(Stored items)
- Opening Delimiter -

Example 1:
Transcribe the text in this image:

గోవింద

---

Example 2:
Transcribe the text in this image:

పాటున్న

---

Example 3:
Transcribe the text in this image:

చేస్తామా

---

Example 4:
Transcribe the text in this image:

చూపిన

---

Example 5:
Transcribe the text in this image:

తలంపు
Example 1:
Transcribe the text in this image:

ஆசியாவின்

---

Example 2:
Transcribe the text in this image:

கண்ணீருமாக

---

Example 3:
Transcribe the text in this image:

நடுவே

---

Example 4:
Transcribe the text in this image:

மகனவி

- Closing Delimiter -

§ ASSIGNED TASK: Every line above should be transcribed exactly.

§ EXERCISE SOLUTION:
Example 1:
Transcribe the text in this image:

గోవింద

---

Example 2:
Transcribe the text in this image:

పాటున్న

---

Example 3:
Transcribe the text in this image:

చేస్తామా

---

Example 4:
Transcribe the text in this image:

చూపిన

---

Example 5:
Transcribe the text in this image:

తలంపు
Example 1:
Transcribe the text in this image:

ஆசியாவின்

---

Example 2:
Transcribe the text in this image:

கண்ணீருமாக

---

Example 3:
Transcribe the text in this image:

நடுவே

---

Example 4:
Transcribe the text in this image:

மகனவி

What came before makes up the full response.